Supplied data
● ● ● ● ●
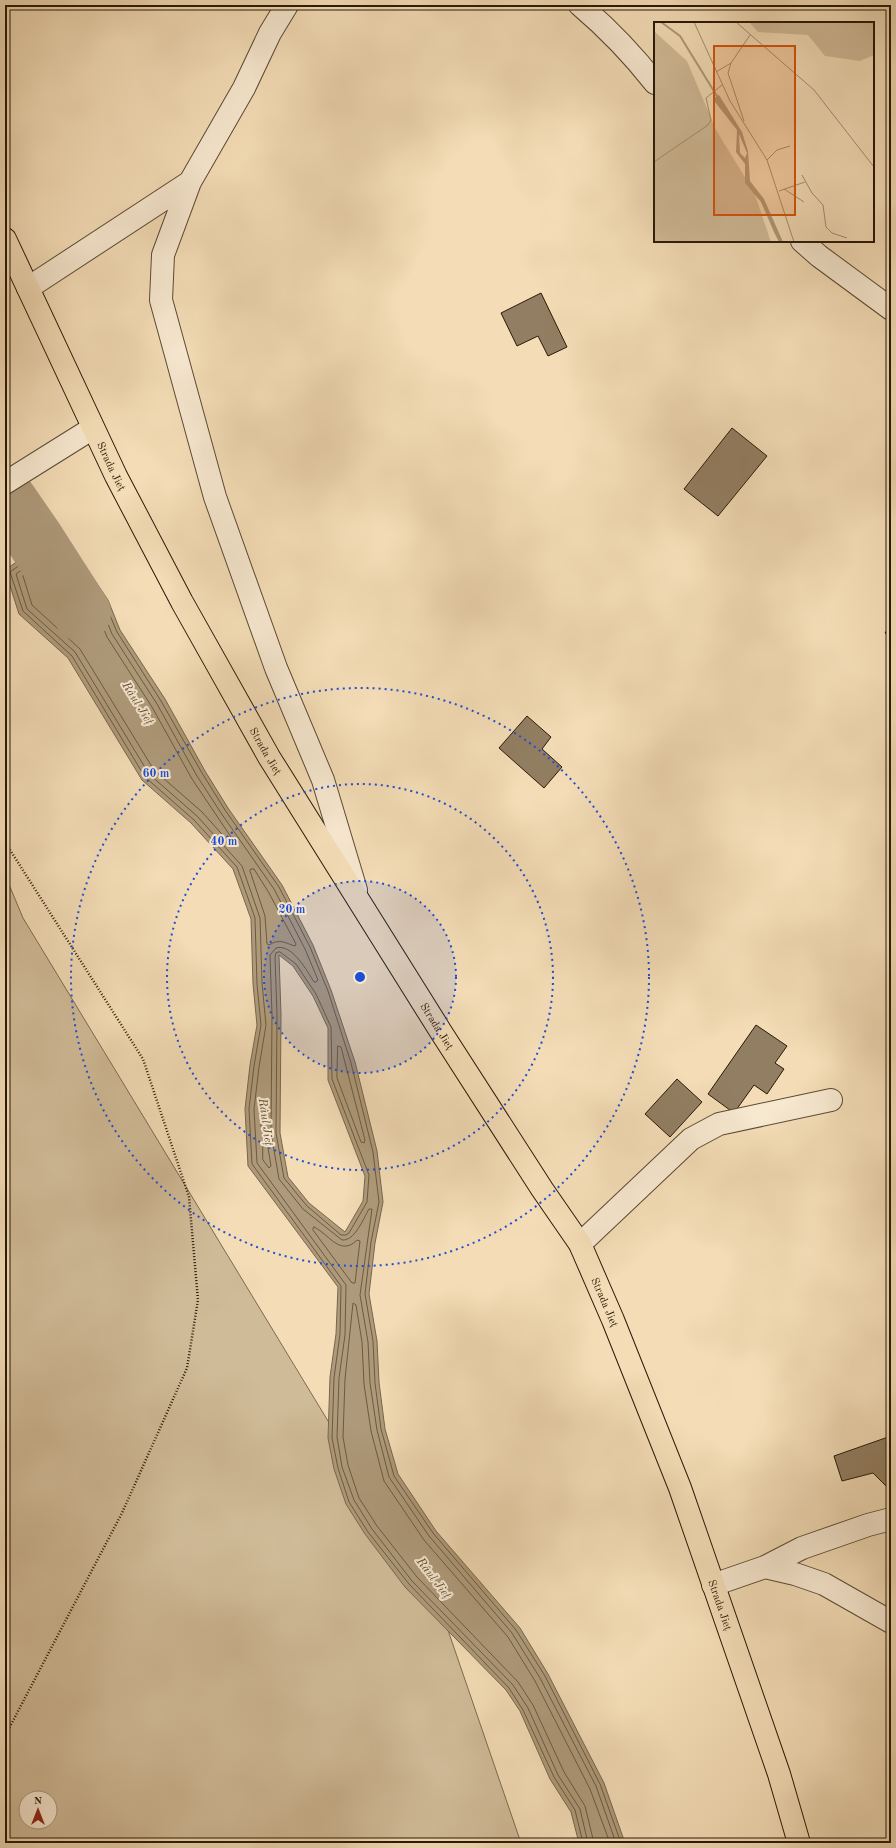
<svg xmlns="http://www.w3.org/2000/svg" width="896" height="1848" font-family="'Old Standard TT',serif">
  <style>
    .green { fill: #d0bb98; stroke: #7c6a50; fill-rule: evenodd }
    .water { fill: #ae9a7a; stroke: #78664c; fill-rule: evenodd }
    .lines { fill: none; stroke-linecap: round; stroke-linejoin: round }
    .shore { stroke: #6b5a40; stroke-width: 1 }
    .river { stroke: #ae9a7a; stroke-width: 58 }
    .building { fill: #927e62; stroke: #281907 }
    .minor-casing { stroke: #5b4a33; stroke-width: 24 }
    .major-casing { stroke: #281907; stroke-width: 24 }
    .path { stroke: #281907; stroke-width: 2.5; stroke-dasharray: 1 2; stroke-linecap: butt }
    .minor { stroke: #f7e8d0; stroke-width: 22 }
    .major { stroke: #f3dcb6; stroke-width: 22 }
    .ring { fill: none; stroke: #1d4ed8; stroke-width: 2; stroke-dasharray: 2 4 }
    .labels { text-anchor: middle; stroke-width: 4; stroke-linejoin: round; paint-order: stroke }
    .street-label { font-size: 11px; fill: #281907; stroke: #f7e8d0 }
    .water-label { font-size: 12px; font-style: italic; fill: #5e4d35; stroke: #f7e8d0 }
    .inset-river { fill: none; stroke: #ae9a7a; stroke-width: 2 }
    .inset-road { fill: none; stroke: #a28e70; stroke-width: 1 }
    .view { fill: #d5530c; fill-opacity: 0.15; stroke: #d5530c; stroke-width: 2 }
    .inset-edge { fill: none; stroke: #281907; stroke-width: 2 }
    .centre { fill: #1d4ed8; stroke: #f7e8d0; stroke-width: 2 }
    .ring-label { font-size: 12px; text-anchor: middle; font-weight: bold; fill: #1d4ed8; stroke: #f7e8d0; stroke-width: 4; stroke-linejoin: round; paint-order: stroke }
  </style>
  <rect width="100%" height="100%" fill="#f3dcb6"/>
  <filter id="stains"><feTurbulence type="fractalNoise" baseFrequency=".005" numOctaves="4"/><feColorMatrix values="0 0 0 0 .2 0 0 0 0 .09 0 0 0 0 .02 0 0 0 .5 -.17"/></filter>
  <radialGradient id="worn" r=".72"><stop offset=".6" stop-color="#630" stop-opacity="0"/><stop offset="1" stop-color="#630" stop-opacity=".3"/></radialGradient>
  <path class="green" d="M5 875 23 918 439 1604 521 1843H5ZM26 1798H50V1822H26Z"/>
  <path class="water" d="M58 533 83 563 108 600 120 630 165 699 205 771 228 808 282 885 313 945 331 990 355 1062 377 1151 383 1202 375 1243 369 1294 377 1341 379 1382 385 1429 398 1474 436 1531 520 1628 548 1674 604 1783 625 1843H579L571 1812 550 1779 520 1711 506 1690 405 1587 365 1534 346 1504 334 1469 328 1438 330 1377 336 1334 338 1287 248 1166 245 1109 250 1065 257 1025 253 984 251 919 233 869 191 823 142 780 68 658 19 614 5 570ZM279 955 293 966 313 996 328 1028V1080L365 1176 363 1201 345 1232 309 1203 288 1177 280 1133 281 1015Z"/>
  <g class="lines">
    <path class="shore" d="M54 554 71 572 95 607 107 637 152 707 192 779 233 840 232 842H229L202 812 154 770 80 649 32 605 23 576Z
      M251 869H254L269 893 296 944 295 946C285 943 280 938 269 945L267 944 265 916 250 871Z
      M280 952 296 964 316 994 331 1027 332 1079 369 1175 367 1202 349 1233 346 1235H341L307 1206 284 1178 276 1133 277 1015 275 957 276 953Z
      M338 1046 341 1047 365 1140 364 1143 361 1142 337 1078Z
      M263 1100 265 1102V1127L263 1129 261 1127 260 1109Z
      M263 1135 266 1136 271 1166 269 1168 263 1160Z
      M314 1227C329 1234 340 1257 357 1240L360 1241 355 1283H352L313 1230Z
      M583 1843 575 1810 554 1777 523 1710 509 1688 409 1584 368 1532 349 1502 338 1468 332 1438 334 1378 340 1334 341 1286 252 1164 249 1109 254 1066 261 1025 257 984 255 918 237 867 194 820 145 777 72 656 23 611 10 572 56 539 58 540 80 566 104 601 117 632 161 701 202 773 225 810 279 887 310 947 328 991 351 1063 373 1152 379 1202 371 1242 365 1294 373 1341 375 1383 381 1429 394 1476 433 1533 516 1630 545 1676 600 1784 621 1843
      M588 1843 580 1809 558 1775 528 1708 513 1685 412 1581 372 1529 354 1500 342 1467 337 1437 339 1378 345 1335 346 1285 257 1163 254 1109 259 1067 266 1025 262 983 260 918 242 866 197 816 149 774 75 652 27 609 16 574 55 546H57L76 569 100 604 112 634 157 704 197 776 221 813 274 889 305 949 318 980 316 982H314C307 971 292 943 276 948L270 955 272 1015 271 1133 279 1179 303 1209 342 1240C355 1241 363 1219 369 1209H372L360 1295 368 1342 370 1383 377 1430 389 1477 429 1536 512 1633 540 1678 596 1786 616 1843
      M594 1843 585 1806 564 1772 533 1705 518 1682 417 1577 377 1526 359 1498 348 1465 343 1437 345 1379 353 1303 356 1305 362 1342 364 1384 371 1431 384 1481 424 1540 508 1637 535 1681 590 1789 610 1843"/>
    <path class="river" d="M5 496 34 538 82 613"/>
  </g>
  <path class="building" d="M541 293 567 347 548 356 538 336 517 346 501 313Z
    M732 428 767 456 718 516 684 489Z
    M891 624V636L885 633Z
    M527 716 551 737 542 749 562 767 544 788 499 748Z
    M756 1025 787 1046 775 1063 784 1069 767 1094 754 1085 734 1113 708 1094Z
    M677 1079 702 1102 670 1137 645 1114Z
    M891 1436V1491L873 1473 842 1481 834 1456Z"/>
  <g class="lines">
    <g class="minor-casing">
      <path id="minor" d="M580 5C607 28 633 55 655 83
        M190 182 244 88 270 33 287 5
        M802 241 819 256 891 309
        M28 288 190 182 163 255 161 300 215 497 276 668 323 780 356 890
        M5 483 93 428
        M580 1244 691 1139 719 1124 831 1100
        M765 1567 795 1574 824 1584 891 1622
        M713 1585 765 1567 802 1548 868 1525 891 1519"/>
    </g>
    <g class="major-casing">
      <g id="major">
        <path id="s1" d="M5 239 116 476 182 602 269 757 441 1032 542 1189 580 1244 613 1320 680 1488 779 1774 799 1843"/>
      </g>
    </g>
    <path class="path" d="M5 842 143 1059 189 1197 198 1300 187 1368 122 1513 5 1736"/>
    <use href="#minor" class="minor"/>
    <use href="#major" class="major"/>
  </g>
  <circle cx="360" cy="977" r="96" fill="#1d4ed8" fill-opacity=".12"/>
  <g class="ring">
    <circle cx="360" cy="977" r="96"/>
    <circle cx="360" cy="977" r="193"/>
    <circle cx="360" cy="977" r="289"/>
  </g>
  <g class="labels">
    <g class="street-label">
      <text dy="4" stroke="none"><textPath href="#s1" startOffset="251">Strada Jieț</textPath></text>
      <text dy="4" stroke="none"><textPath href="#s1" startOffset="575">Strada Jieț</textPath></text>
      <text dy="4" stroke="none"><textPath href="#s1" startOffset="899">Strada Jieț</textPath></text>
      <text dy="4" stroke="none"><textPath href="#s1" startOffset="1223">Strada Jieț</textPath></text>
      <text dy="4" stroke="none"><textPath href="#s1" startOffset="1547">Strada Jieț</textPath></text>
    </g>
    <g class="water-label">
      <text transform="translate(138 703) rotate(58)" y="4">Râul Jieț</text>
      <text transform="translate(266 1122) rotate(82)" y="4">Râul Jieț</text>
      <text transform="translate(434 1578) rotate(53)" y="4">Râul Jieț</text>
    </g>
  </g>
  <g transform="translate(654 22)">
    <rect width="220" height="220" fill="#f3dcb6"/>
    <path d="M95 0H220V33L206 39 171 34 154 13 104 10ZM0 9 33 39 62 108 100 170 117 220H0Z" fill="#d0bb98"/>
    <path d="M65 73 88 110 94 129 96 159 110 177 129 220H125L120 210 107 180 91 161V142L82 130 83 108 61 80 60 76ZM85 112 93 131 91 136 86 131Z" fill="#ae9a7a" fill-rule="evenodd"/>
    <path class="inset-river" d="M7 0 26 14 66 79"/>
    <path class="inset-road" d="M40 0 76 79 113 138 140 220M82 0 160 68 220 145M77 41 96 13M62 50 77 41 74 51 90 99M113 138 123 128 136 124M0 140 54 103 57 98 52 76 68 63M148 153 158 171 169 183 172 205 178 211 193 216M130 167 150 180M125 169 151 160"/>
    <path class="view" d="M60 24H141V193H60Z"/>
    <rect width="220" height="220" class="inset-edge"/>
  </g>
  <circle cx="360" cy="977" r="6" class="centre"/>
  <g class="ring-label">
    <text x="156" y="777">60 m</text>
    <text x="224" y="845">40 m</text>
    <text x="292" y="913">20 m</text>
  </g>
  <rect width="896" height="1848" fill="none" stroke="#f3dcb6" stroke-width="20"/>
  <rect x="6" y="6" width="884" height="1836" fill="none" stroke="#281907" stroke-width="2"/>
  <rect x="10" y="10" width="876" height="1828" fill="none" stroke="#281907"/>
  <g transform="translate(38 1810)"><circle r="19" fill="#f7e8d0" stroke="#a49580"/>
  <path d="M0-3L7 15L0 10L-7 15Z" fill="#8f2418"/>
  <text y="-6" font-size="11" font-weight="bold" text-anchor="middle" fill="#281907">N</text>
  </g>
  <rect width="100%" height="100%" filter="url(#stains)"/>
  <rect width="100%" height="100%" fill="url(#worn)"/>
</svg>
● ● ● ● ●
What needs to be done
Go through the records and gather the lines that hold "linecap".

Answer section
    .lines { fill: none; stroke-linecap: round; stroke-linejoin: round }
    .path { stroke: #281907; stroke-width: 2.5; stroke-dasharray: 1 2; stroke-linecap: butt }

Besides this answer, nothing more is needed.